007 First Light inizialmente doveva avere più agenti 00 come protagonisti
di: Luca Saati007 First Light avrebbe potuto avere un’impostazione molto diversa da quella finale. Secondo lo sceneggiatore Michael Vogt, il progetto iniziale puntava a un’esperienza più corale, con più agenti 00 protagonisti della storia, anziché concentrarsi quasi esclusivamente su James Bond.
In un’intervista, Vogt ha spiegato che le prime missioni del gioco creano volutamente una sorta di “falsa promessa”.
“Durante la sequenza di addestramento, facciamo credere che sarà un’opera corale, con tutti gli agenti 00 che collaborano, come accade in Slovacchia. Poi però ribaltiamo tutto quando la maggior parte di loro muore, e Bond diventa l’ultimo sopravvissuto”.
Lo sceneggiatore ha rivelato che, nelle prime fasi di sviluppo, l’idea era proprio quella di mantenere questo approccio per tutta l’avventura:
“Nella mia proposta iniziale stavamo davvero considerando un gioco in cui diversi agenti lavoravano insieme per tutta la durata”.
La missione in Slovacchia rappresenta anche un punto di svolta per il personaggio. Dopo quegli eventi, Bond diventa più serio e consapevole, mentre il tono generale del gioco si sposta leggermente verso l’action-adventure, con più spazio per umorismo, fascino e dinamismo.

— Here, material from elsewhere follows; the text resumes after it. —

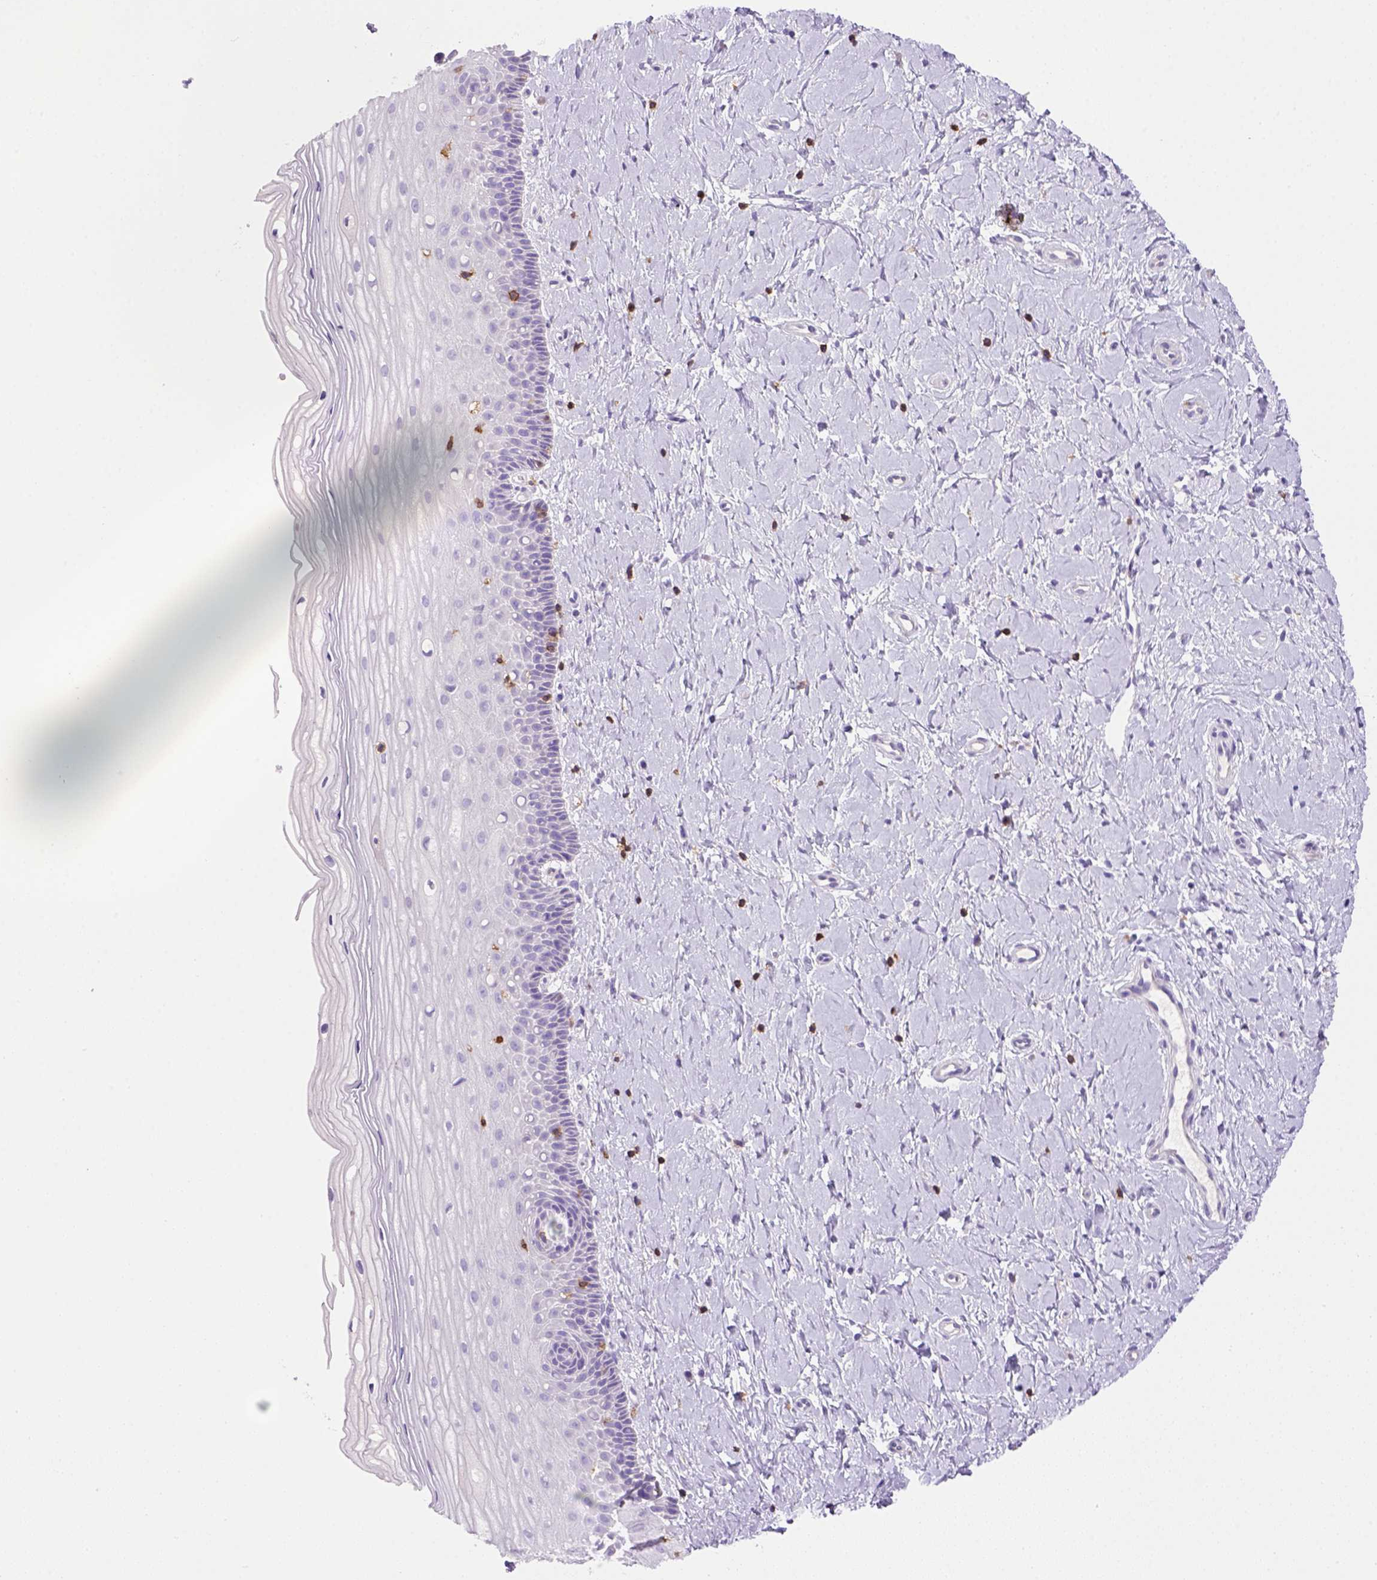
{"staining": {"intensity": "negative", "quantity": "none", "location": "none"}, "tissue": "cervix", "cell_type": "Glandular cells", "image_type": "normal", "snomed": [{"axis": "morphology", "description": "Normal tissue, NOS"}, {"axis": "topography", "description": "Cervix"}], "caption": "Micrograph shows no protein staining in glandular cells of normal cervix. (DAB (3,3'-diaminobenzidine) IHC visualized using brightfield microscopy, high magnification).", "gene": "CD3E", "patient": {"sex": "female", "age": 37}}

“Abbiamo aumentato un po’ la componente comica e il carisma. Volevamo che fosse un’esperienza aspirazionale: è un ragazzo giovane, quindi non è ancora diventato cinico”.
Vogt ha inoltre chiarito che Bond non conclude la storia come un agente disilluso. Al contrario, è lui a influenzare l’ambiente intorno a sé, arrivando persino a cambiare il MI6.
“Matura sicuramente, ma non diventa cinico. È lui che trasforma gli altri: Greenway vive un arco di redenzione grazie a lui, e anche Isola diventa più umano”.
Secondo lo sceneggiatore, questa visione è coerente con il personaggio: Bond cambia poco, ma sono le persone intorno a lui a evolversi.